Erheblicher Mehraufwand : Schecks: Wie ein Zahlungsmittel verschwindet

Noch vor einigen Jahrzehnten waren Schecks eines der Hauptzahlungsmittel, heute sind sie fast gänzlich aus Finanzsektor und Alltag verschwunden. Das liegt nicht nur daran, dass die meisten Menschen inzwischen andere Zahlungsmittel bevorzugen.

Auch viele Banken sträuben sich mittlerweile, einen Scheck anzunehmen. Dieser Wandel ist nicht verwunderlich, wenn man bedenkt, dass die Zahlung per Scheck mit einem erheblichen Mehraufwand verbunden ist.

Schaut man sich die Entwicklungszahlen an, zeichnet sich ein eindeutiger Trend ab: Der Scheck steht kurz davor, gänzlich zu verschwinden. Während im Jahr 2002 noch rund 150 Millionen Schecks bei den Banken eingereicht wurden, waren es im Jahr 2017 nur noch 12,8 Millionen. Einige Scheckformen gibt es sogar bereits nicht mehr: Mit dem Reisescheck wurde früher im Ausland bezahlt oder Bargeld besorgt. Innerhalb der EU konnte hierfür auch der grenzüberschreitend garantierte Eurocheque genutzt werden. Diesen gibt es schon seit 2002 nicht mehr, und auch Reiseschecks wurden von komfortableren Zahlungsmethoden wie der Kreditkarte abgelöst.
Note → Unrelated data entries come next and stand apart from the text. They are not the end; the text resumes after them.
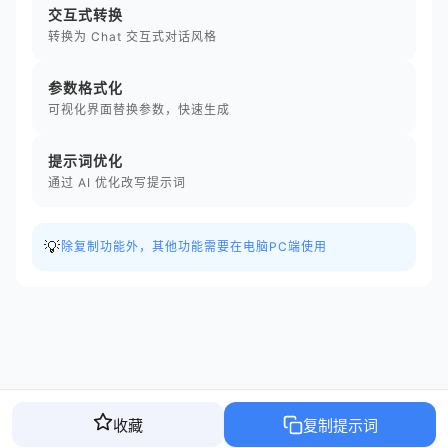
交互式转换
转换为 Chat 交互式对话风格
参数格式化
可视化界面替换参数，快速生成
提示词优化
通过 AI 优化改写提示词
💡
除复制功能外，其他功能需要在电脑PC端使用
收藏
复制提示词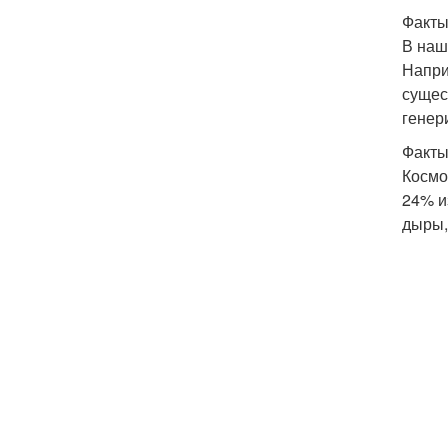
Факты
В наш
Напри
сущес
генер
Факты
Космо
24% и
дыры,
Der klassische Barscheck, mit dem man sich Bargeld auszahlen lassen kann, findet ebenfalls so gut wie keine Anwendung mehr.

Die Scheckform, die noch gelegentlich genutzt wird, ist der Verrechnungsscheck. Er gilt als besonders sicher, da beim Einlösen des Schecks das Geld auf ein Girokonto überwiesen wird. Der Empfänger kann dabei nicht anonym bleiben, und auch eine Barauszahlung ist nicht möglich. Das verhindert, dass die Schecksumme an den falschen Empfänger ausbezahlt wird.

Im Zeitalter des Internets und Online-Bankings können Überweisungen innerhalb von Sekunden getätigt werden. Der Vorgang ist unkompliziert, sicher und vor allem papierlos. Doch noch immer nutzen einige große Konzerne wie Versicherungen und Stromversorger den Scheck als Zahlungsmittel. Ist beispielsweise beim Wechsel des Stromversorgers ein Restguthaben vorhanden, wird es in der Regel per Verrechnungsscheck ausgezahlt. Bei Versicherungen kommt dieser insbesondere bei Haftpflicht-, Auto- oder Krankenversicherungen zum Einsatz, wenn Beträge an Personen ausgezahlt werden müssen, die nicht zu den Kunden gehören. Auch in Fällen, in denen dem Versicherer die Kontodaten des Geschädigten nicht vorliegen, findet die Auszahlung über einen Verrechnungsscheck statt.

Zum Aussterben der Schecks tragen die Banken zum Teil selbst bei. Für Geldinstitute ist die Verarbeitung eines Schecks mit hohen Sicherheitsauflagen und damit einem Mehraufwand verbunden. Viele Banken lösen Schecks noch immer ein, erheben dafür jedoch eine Gebühr. Um einen Verrechnungsscheck einzulösen, ist der Gang zur Bank unausweichlich. Selbst bei Direktbanken, die ausschließlich online geführt werden, muss der Scheck per Post eingeschickt werden. Ein Scan reicht nicht aus; oftmals muss zusätzlich noch ein Scheckformular ausgefüllt und eingereicht werden. Wer heute noch einen Verrechnungsscheck erhält, sollte unbedingt auf die Fristen achten. Die Standardfrist für die Einlösung eines inländischen Schecks beträgt 8 Tage. Nach Ablauf der Frist sind Banken nicht mehr zur Einlösung verpflichtet, wobei viele ihn aber auch danach einlösen. Innerhalb der EU beträgt die Frist 20 Tage, Schecks aus anderen Ländern müssen innerhalb von 70 Tagen eingelöst werden.